-------- Data supplied --------
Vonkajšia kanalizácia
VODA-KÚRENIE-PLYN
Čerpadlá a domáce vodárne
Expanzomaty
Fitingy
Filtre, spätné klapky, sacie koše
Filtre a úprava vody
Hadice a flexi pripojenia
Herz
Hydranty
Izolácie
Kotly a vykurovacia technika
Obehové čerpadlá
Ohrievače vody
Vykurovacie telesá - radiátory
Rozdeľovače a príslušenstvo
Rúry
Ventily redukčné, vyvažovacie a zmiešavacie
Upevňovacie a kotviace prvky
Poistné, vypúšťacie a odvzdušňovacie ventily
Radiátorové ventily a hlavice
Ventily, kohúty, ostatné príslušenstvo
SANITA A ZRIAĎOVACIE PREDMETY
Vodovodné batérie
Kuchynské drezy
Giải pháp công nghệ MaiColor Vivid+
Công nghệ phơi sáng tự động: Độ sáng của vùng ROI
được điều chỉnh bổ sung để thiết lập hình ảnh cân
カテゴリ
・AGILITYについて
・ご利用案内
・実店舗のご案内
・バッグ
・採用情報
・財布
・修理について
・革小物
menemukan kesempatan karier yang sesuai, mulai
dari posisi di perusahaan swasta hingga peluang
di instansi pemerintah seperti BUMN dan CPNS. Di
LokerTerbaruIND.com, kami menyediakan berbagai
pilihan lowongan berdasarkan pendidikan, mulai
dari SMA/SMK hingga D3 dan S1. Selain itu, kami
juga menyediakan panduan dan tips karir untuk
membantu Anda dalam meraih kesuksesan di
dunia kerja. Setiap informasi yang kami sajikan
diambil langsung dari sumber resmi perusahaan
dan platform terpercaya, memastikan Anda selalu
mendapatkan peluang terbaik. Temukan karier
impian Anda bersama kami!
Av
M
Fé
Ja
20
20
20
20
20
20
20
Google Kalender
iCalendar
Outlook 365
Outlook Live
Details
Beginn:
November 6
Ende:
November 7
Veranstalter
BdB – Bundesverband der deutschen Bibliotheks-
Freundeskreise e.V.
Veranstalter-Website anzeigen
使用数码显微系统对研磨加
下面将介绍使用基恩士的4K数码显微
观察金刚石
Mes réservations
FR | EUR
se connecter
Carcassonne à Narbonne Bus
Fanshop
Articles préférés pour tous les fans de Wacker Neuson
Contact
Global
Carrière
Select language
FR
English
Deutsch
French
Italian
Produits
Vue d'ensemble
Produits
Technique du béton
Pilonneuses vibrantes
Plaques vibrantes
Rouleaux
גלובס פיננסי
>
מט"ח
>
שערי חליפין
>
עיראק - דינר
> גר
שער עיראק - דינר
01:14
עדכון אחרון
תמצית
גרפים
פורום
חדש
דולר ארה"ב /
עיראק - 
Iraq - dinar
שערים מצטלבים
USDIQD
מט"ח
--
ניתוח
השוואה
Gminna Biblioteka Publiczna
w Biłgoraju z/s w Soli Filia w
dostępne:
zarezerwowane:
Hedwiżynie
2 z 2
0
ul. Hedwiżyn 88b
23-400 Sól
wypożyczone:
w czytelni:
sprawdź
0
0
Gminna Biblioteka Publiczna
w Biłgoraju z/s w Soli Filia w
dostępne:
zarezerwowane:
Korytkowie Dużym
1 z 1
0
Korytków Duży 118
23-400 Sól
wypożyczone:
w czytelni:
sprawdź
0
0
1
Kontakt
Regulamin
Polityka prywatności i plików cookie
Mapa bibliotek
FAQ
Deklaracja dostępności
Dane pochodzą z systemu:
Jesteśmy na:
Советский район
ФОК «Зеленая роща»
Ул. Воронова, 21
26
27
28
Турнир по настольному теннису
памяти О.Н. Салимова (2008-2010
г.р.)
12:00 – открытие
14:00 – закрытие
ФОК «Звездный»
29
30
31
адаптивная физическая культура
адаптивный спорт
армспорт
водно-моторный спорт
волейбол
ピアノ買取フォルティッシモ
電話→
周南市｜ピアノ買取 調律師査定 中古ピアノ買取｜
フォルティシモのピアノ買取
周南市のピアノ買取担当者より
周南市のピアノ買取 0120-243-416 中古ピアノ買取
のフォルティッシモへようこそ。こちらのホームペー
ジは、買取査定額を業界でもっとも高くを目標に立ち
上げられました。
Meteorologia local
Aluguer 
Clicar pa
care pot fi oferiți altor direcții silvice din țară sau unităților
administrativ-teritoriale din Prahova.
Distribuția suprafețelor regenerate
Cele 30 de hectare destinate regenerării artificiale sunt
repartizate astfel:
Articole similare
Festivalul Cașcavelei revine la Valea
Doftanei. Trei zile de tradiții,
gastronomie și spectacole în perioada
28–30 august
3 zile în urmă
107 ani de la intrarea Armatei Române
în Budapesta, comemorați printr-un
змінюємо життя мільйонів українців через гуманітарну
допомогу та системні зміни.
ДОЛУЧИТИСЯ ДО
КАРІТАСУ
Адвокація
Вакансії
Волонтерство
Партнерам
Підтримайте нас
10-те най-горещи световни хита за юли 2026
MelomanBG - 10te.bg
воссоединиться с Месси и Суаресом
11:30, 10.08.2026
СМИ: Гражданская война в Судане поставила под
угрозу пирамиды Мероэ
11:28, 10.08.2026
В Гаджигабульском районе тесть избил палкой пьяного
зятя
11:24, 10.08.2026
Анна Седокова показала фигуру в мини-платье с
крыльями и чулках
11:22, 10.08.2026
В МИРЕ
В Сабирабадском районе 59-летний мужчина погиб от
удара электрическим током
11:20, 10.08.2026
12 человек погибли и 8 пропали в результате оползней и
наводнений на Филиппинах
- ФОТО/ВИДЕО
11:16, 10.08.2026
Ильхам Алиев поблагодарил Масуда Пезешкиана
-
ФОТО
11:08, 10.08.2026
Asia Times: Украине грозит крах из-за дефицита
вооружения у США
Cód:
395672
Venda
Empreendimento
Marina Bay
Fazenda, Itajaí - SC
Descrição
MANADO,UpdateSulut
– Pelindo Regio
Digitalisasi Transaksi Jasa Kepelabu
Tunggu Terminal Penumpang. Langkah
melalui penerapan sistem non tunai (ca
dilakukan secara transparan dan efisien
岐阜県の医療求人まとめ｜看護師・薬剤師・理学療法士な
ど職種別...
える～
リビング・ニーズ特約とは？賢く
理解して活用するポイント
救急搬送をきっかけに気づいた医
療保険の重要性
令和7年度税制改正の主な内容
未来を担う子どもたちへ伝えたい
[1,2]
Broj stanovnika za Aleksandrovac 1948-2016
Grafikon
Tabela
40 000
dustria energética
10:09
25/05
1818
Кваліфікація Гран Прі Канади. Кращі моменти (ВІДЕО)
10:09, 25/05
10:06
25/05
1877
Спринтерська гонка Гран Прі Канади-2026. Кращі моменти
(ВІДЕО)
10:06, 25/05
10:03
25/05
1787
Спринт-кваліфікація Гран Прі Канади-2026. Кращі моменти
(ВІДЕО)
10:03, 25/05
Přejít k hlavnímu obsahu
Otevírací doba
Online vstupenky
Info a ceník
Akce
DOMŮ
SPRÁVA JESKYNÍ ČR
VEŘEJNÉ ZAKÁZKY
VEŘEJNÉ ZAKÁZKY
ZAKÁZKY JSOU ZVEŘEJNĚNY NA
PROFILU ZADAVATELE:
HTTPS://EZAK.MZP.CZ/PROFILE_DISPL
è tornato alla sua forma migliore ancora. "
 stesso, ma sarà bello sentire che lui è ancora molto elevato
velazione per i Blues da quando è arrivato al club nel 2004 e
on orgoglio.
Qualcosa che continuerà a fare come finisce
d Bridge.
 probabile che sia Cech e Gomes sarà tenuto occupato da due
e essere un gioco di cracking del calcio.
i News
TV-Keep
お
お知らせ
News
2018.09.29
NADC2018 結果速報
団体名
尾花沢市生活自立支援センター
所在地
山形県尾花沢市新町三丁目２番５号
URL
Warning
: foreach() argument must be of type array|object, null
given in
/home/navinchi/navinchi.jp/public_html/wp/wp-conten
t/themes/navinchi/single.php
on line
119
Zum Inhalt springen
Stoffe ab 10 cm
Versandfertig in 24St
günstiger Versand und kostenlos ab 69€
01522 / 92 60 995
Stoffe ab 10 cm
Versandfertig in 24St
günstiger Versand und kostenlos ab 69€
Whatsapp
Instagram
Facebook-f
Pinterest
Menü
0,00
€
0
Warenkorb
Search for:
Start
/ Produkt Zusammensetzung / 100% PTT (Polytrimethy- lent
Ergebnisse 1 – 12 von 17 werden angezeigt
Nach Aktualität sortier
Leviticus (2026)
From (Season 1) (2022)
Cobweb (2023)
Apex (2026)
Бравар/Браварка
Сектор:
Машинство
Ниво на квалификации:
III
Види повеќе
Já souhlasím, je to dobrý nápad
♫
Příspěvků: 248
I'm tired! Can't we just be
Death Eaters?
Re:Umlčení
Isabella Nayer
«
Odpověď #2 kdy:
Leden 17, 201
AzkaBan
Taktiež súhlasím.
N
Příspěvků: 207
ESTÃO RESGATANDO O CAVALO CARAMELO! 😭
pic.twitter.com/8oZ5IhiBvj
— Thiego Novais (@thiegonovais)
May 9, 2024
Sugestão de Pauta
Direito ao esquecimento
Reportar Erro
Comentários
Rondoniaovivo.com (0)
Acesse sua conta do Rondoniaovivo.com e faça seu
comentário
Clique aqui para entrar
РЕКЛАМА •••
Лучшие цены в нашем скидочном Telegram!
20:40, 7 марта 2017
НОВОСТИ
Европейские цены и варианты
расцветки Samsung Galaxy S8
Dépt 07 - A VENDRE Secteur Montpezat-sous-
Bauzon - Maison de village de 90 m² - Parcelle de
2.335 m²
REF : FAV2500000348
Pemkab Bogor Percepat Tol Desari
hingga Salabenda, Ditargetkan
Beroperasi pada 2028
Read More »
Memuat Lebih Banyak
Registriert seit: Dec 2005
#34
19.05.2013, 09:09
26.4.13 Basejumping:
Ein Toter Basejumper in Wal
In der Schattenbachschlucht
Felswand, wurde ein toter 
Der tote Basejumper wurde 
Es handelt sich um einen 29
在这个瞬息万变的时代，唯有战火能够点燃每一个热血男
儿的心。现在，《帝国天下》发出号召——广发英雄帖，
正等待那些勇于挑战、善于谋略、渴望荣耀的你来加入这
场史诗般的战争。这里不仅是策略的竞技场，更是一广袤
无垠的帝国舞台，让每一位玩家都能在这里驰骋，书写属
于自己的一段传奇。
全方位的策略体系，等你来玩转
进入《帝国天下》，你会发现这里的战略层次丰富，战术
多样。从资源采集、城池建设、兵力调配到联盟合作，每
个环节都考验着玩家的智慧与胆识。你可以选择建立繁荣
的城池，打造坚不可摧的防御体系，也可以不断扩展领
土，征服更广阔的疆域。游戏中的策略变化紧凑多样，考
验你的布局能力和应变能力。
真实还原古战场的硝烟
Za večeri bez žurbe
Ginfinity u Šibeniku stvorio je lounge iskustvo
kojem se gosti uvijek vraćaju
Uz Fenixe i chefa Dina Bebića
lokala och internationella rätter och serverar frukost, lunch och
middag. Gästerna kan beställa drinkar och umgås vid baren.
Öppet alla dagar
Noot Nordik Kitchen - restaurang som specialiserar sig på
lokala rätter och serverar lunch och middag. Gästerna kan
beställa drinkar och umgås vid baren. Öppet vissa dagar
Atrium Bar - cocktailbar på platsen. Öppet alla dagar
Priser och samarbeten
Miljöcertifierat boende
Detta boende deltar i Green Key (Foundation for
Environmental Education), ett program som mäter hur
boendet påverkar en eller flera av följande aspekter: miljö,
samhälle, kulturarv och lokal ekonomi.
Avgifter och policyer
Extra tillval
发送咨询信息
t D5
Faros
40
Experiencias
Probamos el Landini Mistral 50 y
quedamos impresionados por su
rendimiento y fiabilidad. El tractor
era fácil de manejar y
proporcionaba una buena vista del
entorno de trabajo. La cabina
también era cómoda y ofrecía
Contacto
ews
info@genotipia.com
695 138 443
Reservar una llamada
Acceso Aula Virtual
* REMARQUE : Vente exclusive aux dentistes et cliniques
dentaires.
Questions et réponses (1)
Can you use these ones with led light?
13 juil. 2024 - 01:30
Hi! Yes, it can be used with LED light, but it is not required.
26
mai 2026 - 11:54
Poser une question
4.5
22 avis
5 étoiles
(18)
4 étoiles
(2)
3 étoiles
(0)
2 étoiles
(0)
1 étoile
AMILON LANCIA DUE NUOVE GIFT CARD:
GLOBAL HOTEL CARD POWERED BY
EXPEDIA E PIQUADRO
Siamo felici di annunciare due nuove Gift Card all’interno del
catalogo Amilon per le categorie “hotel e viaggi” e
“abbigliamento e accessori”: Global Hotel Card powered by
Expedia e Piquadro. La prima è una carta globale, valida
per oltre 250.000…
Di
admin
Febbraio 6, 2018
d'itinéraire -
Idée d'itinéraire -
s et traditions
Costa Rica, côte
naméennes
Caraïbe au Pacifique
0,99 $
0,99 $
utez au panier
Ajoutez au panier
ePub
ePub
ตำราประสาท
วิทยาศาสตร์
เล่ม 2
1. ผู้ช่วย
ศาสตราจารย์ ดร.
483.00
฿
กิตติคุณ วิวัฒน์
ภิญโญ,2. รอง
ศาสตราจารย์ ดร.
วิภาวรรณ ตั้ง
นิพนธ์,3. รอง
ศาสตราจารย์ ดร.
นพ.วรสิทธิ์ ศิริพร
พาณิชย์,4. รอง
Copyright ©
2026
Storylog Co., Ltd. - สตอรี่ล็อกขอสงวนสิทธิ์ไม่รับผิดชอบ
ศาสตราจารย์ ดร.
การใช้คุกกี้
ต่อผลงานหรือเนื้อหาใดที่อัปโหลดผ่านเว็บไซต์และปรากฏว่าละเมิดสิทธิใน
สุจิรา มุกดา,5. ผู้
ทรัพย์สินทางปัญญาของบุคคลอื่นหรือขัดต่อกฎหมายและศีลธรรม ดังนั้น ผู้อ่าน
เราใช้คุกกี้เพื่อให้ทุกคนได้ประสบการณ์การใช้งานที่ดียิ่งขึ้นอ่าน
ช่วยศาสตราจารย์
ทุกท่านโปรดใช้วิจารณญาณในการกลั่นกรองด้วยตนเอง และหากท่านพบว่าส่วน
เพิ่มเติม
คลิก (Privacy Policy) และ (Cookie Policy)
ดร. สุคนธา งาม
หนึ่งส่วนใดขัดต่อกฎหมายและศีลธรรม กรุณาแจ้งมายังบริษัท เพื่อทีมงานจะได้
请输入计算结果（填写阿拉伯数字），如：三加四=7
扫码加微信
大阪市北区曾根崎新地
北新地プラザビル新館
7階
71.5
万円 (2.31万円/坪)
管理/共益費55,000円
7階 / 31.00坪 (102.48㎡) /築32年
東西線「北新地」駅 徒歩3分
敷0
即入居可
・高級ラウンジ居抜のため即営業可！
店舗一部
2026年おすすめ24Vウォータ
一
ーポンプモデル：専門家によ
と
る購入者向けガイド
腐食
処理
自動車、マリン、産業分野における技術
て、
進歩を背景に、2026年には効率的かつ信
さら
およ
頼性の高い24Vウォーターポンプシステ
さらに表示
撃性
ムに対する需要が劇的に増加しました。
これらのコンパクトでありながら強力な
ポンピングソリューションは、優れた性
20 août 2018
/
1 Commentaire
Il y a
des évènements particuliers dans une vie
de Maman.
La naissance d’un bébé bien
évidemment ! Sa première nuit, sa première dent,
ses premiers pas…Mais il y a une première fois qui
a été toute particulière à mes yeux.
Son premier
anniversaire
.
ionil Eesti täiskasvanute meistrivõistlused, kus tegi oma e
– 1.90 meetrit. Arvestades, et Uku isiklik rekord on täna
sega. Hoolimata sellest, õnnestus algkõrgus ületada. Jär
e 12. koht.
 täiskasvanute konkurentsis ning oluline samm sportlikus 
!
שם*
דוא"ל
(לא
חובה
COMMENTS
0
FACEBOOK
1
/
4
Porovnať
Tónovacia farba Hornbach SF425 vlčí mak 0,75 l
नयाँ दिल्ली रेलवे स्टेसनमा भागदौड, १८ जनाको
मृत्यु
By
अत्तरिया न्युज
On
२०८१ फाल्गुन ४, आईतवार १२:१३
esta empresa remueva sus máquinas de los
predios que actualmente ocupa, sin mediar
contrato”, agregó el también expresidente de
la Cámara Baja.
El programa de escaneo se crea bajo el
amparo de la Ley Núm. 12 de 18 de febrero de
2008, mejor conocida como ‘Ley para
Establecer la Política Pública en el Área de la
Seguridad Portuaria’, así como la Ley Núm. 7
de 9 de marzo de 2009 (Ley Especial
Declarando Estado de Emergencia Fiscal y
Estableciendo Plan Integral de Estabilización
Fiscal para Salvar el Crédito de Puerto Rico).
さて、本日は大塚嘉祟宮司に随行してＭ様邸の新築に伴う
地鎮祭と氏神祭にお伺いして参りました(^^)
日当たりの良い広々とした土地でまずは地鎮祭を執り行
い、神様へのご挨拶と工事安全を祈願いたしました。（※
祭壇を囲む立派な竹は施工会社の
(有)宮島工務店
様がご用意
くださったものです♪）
--------
> Task requirements
Each line from the first line of the listing through the line containing "Vykurovacie telesá - radiátory" must be set down exactly; no other line belongs in the answer.

> Solution
Vonkajšia kanalizácia
VODA-KÚRENIE-PLYN
Čerpadlá a domáce vodárne
Expanzomaty
Fitingy
Filtre, spätné klapky, sacie koše
Filtre a úprava vody
Hadice a flexi pripojenia
Herz
Hydranty
Izolácie
Kotly a vykurovacia technika
Obehové čerpadlá
Ohrievače vody
Vykurovacie telesá - radiátory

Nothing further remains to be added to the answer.